**EXERCISE DETAILS:** Gather every line of the listing below that contains the string "derivedFrom", and copy each one. Case counts.

Records contained in a dataset:
########
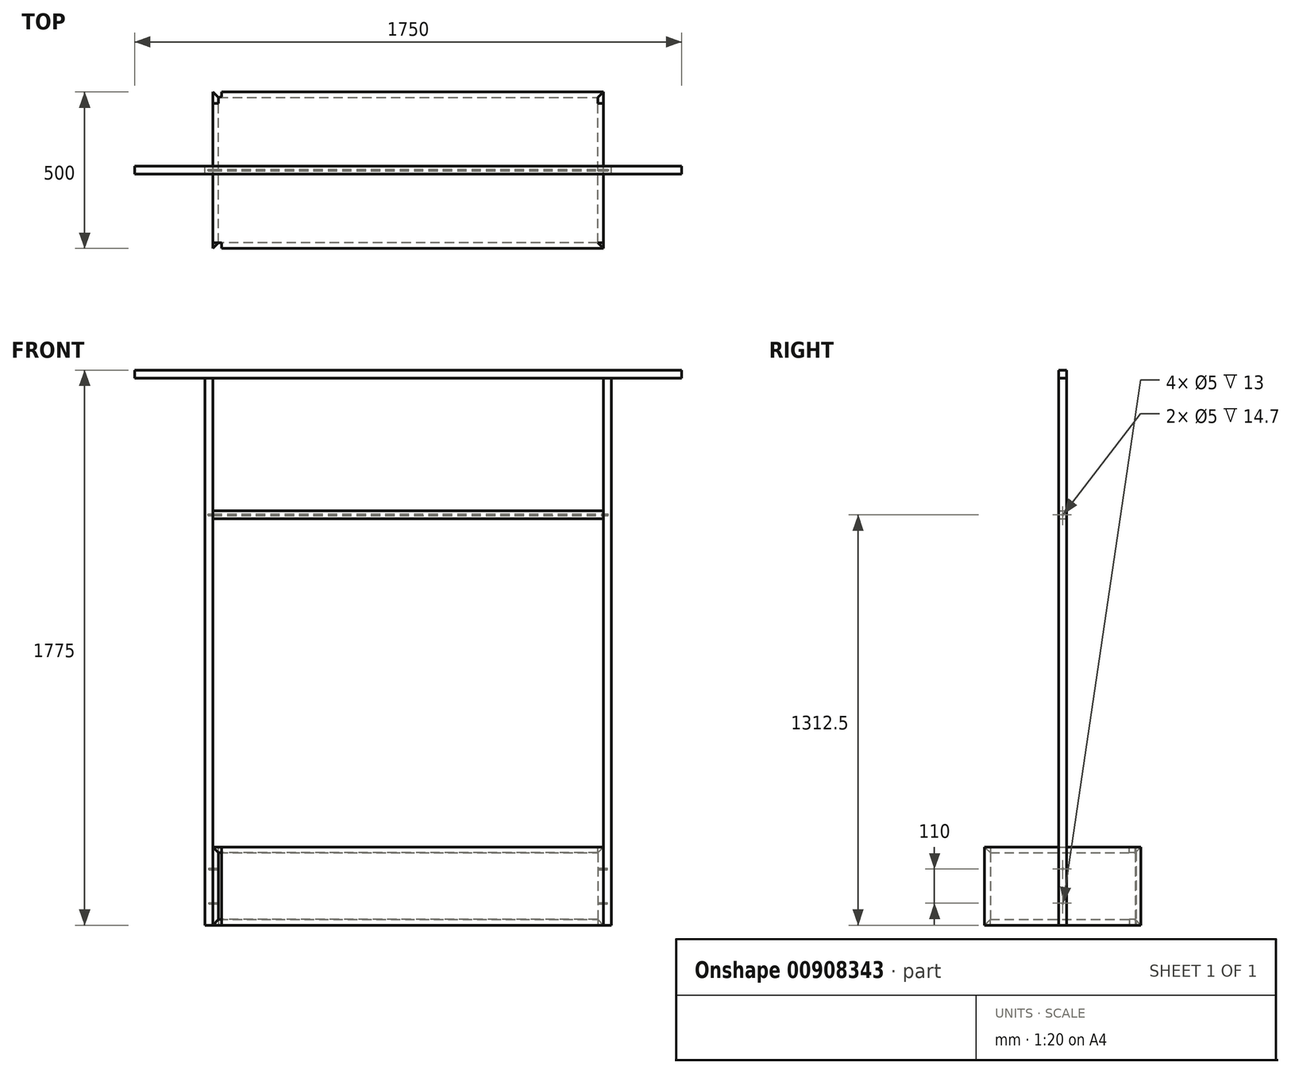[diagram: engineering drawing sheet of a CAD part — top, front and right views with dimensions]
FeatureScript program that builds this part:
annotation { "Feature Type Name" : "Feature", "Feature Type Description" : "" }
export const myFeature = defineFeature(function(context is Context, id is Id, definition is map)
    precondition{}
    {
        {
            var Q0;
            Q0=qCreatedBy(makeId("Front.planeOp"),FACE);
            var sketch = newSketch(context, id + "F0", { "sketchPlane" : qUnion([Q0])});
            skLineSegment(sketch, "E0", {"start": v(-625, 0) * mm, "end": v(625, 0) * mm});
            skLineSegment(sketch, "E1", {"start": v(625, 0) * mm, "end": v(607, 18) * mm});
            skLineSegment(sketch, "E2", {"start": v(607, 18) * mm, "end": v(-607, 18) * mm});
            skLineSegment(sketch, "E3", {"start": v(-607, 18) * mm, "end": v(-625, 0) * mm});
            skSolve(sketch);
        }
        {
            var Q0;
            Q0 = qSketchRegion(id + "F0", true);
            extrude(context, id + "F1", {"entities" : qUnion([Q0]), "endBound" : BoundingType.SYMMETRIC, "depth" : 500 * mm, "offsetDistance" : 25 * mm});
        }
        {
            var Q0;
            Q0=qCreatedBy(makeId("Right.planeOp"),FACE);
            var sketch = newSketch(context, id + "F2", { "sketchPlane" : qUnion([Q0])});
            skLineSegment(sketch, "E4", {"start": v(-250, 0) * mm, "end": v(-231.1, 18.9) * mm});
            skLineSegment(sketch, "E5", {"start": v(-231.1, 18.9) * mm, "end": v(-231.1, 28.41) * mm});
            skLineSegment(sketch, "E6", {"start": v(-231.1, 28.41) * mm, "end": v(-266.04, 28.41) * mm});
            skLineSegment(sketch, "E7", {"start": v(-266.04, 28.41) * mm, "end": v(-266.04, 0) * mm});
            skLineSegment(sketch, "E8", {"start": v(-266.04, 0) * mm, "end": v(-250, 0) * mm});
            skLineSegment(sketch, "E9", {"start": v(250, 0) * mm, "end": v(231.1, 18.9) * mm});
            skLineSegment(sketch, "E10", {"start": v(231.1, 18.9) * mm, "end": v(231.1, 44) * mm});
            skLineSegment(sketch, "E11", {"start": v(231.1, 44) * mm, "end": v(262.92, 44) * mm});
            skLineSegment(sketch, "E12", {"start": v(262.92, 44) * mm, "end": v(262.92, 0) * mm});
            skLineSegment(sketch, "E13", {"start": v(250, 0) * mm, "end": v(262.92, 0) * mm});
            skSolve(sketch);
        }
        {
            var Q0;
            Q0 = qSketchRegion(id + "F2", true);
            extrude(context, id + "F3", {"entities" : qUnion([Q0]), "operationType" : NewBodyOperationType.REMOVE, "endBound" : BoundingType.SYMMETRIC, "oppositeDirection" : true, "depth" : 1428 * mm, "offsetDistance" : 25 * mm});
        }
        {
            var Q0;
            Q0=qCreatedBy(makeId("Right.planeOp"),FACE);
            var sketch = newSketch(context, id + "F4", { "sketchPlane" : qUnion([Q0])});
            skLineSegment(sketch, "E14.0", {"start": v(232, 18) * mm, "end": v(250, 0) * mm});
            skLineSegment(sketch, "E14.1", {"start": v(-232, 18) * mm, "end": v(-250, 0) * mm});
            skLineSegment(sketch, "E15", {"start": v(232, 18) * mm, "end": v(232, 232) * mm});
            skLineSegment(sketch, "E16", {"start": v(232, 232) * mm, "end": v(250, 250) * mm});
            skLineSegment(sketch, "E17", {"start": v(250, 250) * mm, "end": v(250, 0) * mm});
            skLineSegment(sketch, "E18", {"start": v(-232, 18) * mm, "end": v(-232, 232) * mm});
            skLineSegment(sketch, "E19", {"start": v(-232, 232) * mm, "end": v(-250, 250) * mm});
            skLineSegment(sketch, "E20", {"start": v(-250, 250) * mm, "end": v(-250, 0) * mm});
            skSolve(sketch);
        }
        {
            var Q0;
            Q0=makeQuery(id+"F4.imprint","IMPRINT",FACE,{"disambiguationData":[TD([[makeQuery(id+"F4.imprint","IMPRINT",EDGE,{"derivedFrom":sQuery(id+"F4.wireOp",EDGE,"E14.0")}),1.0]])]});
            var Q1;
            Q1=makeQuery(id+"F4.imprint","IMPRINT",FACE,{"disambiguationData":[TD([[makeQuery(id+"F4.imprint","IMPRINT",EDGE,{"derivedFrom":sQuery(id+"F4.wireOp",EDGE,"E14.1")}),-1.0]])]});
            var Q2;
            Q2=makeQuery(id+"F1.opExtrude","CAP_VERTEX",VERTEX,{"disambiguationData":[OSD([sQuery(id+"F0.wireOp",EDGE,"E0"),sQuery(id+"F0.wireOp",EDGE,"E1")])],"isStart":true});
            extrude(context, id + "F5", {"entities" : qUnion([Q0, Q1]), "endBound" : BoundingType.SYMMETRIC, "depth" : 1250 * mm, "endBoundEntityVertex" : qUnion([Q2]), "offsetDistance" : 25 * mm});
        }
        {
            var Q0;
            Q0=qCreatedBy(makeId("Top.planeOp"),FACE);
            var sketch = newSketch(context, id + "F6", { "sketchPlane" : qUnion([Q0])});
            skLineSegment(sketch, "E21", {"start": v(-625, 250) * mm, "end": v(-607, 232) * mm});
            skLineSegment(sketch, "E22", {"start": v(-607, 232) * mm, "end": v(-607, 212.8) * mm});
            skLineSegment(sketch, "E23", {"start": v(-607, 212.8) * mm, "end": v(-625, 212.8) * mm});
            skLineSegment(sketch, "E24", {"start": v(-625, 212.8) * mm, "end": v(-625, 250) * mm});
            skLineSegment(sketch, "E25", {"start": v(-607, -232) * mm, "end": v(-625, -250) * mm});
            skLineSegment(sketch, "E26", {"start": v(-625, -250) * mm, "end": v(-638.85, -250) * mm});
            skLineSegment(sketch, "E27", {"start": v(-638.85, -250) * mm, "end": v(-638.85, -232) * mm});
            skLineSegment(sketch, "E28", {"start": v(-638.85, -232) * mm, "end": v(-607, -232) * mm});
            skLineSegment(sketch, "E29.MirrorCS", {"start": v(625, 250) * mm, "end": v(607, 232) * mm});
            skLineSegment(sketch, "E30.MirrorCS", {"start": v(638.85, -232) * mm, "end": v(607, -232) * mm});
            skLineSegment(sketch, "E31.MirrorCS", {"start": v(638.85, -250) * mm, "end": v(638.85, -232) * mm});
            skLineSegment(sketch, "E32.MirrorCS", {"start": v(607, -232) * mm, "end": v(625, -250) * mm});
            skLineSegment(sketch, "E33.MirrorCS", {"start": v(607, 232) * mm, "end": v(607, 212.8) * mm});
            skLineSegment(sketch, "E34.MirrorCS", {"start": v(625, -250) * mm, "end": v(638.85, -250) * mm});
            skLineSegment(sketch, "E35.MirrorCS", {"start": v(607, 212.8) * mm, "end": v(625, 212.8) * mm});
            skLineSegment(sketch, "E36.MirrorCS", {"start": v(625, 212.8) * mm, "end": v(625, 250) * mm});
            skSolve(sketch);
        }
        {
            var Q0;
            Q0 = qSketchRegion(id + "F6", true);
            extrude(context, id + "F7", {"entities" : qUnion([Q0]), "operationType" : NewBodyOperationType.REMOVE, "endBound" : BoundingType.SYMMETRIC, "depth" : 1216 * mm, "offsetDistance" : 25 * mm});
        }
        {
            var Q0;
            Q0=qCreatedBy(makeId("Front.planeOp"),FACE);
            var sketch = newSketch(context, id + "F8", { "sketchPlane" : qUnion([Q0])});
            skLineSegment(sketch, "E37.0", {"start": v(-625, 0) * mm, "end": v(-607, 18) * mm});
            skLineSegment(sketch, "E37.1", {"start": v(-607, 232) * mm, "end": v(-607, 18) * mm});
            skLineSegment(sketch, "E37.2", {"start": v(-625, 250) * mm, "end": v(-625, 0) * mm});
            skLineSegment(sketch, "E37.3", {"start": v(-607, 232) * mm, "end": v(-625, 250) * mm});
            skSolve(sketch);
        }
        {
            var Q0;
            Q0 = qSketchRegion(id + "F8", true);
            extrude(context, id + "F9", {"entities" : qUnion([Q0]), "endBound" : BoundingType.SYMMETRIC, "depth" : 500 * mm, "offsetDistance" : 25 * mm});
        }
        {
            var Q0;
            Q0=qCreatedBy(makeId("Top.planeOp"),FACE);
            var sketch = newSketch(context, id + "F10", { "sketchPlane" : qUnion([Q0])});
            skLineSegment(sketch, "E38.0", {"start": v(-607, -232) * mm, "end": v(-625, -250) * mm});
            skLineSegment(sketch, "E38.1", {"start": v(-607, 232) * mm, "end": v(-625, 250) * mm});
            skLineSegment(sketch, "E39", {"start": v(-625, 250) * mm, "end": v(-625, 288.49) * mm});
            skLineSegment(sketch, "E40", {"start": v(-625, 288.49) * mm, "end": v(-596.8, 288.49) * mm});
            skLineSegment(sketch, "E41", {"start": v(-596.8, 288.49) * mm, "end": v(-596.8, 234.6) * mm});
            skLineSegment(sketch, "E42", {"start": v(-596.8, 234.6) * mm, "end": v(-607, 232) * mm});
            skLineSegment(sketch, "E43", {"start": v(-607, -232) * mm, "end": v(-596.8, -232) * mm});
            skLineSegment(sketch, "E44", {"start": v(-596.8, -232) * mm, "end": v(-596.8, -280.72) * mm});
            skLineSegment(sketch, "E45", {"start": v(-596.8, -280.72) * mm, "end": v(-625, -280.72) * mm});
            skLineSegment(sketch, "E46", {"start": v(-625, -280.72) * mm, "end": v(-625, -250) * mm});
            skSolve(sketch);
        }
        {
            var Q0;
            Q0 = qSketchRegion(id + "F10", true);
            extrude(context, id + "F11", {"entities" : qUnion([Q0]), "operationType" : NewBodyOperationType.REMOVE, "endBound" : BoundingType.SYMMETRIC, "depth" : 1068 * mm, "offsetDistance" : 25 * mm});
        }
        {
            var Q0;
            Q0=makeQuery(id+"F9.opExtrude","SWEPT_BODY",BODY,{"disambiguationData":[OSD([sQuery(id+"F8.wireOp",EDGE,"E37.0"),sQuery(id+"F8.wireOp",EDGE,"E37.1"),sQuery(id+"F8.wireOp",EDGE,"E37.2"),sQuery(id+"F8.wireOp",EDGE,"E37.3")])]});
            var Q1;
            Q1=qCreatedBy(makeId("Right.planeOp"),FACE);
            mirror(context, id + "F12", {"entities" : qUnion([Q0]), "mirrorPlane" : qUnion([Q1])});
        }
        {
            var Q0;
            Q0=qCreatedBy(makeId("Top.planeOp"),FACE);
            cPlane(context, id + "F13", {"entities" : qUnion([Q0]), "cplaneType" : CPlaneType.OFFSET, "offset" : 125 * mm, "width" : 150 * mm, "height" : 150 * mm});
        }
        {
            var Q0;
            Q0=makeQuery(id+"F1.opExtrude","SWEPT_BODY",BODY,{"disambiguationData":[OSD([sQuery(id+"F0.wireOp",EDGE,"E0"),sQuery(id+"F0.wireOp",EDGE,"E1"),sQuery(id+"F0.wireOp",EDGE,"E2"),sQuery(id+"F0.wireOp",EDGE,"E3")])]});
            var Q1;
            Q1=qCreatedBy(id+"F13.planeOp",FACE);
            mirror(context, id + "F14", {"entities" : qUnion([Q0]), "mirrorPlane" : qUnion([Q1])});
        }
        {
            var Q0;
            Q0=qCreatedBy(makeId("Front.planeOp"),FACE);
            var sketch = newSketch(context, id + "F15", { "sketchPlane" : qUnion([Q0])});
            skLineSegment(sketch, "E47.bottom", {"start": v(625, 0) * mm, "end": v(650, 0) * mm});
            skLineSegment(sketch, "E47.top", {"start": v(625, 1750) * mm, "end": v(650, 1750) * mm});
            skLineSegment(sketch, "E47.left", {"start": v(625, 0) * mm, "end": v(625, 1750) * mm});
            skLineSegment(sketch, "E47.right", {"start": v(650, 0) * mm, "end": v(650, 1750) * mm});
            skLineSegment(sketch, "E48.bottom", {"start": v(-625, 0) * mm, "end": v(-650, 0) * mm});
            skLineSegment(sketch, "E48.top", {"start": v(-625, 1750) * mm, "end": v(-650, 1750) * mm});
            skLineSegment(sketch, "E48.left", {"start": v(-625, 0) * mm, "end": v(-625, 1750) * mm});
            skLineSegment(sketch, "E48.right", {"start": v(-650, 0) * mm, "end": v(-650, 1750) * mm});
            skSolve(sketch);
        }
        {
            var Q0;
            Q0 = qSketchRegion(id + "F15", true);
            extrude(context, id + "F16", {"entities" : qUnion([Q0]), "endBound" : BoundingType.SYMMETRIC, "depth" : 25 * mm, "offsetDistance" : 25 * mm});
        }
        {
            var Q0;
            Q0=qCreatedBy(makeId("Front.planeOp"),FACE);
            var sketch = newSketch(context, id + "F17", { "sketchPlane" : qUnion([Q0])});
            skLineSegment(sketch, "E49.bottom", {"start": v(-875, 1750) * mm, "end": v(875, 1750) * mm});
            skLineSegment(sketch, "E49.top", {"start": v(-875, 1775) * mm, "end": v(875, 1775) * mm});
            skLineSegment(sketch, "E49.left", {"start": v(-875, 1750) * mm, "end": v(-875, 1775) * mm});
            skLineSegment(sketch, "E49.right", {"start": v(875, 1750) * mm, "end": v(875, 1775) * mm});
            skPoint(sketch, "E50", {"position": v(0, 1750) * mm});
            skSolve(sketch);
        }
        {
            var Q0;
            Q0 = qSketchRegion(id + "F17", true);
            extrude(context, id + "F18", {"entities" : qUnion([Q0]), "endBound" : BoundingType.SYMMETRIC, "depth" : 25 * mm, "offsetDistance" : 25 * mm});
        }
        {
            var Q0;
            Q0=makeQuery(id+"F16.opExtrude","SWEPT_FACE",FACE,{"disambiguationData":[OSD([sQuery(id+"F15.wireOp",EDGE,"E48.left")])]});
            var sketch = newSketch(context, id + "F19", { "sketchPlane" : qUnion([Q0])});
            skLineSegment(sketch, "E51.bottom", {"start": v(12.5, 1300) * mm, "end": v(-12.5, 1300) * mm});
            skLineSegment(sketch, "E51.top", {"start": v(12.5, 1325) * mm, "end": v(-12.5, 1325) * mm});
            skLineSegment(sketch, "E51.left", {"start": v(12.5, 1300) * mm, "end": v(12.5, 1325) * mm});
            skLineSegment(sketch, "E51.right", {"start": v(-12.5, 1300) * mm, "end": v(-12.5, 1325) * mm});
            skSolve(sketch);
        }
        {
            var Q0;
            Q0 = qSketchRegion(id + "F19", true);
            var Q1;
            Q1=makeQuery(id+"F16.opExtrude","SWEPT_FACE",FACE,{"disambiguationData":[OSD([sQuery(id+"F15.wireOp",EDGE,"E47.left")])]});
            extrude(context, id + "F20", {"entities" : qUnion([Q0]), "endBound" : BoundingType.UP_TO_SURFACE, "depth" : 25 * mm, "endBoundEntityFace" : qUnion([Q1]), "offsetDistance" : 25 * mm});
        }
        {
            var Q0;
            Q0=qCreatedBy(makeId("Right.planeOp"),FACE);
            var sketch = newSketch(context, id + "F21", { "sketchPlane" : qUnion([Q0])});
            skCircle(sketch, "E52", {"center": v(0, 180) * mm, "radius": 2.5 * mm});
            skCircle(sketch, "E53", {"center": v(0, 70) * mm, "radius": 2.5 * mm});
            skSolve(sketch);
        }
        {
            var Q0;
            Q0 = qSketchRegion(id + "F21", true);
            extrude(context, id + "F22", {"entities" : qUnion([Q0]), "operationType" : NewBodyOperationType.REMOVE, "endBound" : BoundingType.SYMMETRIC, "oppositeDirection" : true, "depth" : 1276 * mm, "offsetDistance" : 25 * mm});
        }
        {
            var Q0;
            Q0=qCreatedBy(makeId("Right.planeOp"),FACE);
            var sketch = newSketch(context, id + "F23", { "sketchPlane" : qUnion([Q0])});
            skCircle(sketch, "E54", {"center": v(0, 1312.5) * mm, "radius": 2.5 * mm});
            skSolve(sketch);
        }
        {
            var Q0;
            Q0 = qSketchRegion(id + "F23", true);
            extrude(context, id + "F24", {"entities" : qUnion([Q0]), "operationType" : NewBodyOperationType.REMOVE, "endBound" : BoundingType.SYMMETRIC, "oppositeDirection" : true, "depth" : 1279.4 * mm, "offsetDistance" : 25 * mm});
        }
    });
########
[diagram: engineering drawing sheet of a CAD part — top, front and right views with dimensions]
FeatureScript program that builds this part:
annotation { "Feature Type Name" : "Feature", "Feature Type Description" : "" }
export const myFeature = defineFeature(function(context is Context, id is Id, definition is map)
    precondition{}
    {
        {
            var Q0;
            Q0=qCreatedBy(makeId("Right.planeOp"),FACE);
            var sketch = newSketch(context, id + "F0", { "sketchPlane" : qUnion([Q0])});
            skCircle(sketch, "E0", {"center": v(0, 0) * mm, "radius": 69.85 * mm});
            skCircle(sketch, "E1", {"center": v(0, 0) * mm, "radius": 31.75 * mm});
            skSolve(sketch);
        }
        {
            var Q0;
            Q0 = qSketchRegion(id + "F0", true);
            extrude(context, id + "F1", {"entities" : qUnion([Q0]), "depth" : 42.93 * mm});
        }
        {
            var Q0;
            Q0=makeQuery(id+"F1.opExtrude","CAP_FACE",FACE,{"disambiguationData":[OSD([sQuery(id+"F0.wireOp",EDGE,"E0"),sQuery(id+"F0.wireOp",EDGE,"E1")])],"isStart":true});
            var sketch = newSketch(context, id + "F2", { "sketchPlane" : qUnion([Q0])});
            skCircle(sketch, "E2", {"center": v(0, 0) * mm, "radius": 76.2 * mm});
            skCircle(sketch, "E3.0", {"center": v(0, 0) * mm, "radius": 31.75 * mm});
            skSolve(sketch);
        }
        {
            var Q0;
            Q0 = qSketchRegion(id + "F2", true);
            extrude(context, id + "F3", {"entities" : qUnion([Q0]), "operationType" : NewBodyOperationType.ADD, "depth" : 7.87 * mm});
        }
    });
########
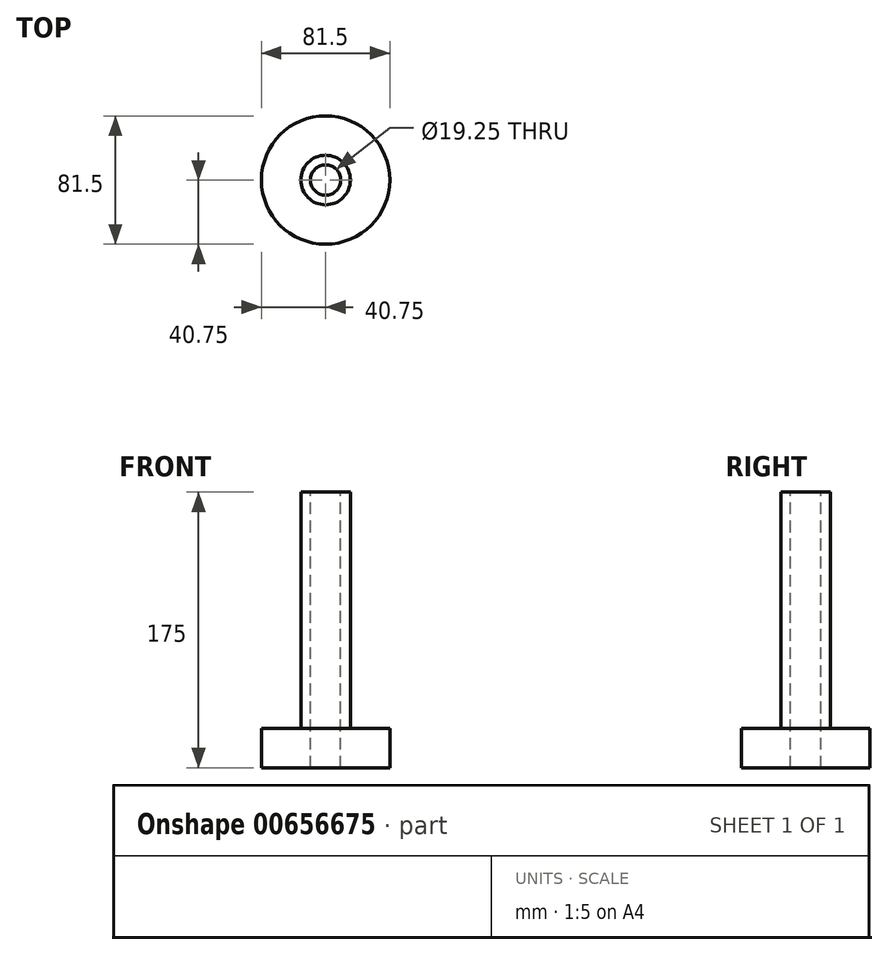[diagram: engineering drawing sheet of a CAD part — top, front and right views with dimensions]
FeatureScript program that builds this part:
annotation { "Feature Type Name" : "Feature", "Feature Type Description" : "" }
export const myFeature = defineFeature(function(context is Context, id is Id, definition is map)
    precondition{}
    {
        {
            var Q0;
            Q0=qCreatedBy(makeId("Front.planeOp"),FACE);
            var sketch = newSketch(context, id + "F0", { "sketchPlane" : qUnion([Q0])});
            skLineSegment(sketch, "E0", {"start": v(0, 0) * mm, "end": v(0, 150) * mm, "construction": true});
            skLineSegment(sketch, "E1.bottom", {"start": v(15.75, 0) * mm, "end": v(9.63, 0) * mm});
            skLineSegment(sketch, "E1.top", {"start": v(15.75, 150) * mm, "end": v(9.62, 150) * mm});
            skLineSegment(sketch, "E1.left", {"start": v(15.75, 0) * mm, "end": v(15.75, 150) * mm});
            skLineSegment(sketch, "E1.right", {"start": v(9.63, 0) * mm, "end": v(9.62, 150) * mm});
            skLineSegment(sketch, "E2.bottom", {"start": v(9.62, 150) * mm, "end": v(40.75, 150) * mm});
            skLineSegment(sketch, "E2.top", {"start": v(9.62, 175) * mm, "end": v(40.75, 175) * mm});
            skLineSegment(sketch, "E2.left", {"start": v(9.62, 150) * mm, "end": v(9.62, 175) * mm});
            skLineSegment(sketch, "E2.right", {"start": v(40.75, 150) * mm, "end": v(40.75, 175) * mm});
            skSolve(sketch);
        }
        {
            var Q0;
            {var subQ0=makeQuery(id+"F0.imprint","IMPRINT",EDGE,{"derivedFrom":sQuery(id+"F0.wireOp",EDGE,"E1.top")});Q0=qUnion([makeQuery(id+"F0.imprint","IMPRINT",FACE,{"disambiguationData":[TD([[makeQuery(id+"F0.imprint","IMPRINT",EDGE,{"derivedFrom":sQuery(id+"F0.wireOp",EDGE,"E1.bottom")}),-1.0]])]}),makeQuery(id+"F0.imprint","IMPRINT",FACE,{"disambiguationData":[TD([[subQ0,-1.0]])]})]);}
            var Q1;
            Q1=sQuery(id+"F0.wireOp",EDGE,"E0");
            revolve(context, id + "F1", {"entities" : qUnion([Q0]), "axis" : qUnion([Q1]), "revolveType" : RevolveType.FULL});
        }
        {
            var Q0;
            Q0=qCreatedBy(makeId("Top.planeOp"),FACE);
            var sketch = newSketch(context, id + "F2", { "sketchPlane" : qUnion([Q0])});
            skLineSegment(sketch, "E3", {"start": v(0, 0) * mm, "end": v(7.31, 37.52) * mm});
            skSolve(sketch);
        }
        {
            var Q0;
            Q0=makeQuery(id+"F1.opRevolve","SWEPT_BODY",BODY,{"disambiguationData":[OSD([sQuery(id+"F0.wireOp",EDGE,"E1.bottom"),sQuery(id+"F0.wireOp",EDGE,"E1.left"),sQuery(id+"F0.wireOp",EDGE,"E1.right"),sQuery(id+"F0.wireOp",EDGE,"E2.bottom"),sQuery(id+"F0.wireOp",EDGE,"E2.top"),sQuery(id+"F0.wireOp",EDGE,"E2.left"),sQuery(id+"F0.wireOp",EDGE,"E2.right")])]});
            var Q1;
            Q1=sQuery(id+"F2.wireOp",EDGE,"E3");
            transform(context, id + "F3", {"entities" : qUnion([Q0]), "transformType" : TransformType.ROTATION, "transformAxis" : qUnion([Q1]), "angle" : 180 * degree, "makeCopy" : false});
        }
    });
########
**WRITTEN ANSWER:**
            Q0=makeQuery(id+"F4.imprint","IMPRINT",FACE,{"disambiguationData":[TD([[makeQuery(id+"F4.imprint","IMPRINT",EDGE,{"derivedFrom":sQuery(id+"F4.wireOp",EDGE,"E14.0")}),1.0]])]});
            Q1=makeQuery(id+"F4.imprint","IMPRINT",FACE,{"disambiguationData":[TD([[makeQuery(id+"F4.imprint","IMPRINT",EDGE,{"derivedFrom":sQuery(id+"F4.wireOp",EDGE,"E14.1")}),-1.0]])]});
            {var subQ0=makeQuery(id+"F0.imprint","IMPRINT",EDGE,{"derivedFrom":sQuery(id+"F0.wireOp",EDGE,"E1.top")});Q0=qUnion([makeQuery(id+"F0.imprint","IMPRINT",FACE,{"disambiguationData":[TD([[makeQuery(id+"F0.imprint","IMPRINT",EDGE,{"derivedFrom":sQuery(id+"F0.wireOp",EDGE,"E1.bottom")}),-1.0]])]}),makeQuery(id+"F0.imprint","IMPRINT",FACE,{"disambiguationData":[TD([[subQ0,-1.0]])]})]);}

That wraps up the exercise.